Komischerweise suchte er da weiter, obwohl die Schuhgröße ja
eine andere war.
Aha, dachte, vielleicht doch noch ein Fischchen für meine Angel?
Ich schaute ihn mir näher an: Eher ein Durchschnittstyp, etwa
mein Alter, Familienvater mit Sex einmal die Woche (Nach ran
geht's an die Mutti ran) und vielen verdorbenen Fantasien. Ein
ideales Opfer also. Bei meinen Beobachtungen stellte ich fest, daß
er sich nur für meine Füße bzw. die Schuhe die ich
anprobierte, interessierte. Ich nahm also immer mal wieder Schuhe
zum Probieren, die mir persönlich zwar nicht gefielen, aber
einfach etwas besonderes hatten, etwa knallrote Schuhe oder
besondere Absätze.
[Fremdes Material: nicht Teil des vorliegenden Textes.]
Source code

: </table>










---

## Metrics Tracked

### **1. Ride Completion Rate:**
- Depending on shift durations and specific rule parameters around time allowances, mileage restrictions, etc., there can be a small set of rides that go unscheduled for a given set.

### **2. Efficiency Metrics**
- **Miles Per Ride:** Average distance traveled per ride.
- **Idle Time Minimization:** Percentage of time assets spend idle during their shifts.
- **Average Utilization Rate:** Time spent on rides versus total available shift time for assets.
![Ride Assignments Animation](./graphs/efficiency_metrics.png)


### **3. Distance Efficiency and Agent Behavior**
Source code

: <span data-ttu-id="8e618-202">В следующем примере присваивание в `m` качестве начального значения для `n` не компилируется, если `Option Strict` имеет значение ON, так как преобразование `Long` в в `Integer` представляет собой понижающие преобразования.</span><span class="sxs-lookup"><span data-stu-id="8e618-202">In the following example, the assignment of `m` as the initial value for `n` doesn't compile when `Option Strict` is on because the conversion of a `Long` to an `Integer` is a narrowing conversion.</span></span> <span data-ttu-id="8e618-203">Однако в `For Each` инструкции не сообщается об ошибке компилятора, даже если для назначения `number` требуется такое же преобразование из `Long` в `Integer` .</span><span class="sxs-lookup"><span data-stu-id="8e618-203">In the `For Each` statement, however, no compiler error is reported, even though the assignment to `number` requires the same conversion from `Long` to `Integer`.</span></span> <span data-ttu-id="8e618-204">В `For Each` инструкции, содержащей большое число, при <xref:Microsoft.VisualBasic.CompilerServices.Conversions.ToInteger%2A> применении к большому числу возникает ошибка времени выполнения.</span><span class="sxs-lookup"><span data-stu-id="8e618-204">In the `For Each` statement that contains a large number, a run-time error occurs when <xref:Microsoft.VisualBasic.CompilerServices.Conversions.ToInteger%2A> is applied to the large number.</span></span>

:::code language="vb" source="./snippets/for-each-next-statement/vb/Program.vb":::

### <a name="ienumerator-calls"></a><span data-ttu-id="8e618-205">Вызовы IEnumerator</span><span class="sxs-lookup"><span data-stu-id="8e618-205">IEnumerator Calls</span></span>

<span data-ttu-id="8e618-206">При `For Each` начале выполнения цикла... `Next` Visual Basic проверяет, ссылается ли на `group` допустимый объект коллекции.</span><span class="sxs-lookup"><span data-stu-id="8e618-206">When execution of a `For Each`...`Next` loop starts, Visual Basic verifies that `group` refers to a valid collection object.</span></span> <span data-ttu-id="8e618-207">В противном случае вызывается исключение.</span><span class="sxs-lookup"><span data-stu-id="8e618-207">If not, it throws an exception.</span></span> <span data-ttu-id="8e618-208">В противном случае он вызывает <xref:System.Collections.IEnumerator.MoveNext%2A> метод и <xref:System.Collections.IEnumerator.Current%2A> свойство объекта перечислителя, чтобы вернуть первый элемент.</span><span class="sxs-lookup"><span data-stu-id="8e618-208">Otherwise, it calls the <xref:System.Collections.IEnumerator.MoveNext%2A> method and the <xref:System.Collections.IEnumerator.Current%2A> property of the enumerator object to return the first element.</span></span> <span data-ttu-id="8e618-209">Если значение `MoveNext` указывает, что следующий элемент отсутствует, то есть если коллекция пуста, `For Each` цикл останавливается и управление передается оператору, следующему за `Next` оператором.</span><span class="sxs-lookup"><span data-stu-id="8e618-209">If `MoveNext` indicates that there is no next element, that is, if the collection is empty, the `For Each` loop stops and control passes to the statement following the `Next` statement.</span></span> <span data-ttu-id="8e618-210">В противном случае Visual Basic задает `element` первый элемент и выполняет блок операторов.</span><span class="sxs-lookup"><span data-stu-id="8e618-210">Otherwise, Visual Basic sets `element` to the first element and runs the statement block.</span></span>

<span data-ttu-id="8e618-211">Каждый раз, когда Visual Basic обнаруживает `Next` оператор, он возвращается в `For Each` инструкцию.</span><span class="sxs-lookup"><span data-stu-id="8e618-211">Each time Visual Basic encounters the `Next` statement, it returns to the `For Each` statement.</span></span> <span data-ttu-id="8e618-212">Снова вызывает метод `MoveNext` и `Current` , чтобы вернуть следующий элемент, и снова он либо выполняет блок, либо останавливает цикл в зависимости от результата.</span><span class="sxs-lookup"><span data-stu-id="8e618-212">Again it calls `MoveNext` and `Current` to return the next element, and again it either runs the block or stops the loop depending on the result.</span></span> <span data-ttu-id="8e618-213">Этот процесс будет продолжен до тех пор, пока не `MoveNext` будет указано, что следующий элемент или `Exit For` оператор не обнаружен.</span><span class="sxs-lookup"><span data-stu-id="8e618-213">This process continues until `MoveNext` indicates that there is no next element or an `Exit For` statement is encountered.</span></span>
Mein Spanner starrte immer ungehemmter auf
die Schuhe.
Ich sprach ihn einfach an, als ich mich vor dem Spiegel drehte
und er in meiner Nähe stand: "Was meinen Sie, welche Schuhe
passen besser zu mir, die hier oder die blauen, die ich vorher
anhatte?" Er war total baff, starrte mich an und brachte
kein Wort hervor. Nun konnte ich ihn mir genauer ansehen. Er war
sehr gepflegt, blaues Hemd, beigefarbene Cargohose und eine nicht
zu übersehende Beule darin. An sein Gesicht kann ich mich
seltsamerweise heute, da ich dies niederschreibe, nicht mehr
erinnern.
Langsam gewann er seine Fassung zurück und wir unterhielten uns
über so ziemlich alle Schuhe, die ich angehabt hatte. Im Laufe
des Gespräch gab er zu, mich die ganze Zeit beobachtet zu haben
und deshalb sehr erregt zu sein. Ich fragte ihn, was denn ich
davon haben würde, wenn er seinen Spaß hätte. Er sagte, er möchte
mir helfen, den passenden Schuh zu finden und wenn ich es
erlauben würde, mir zu dienen. Holla, das konnte ja heiter,
lustig und sehr wahrscheinlich ziemlich geil werden.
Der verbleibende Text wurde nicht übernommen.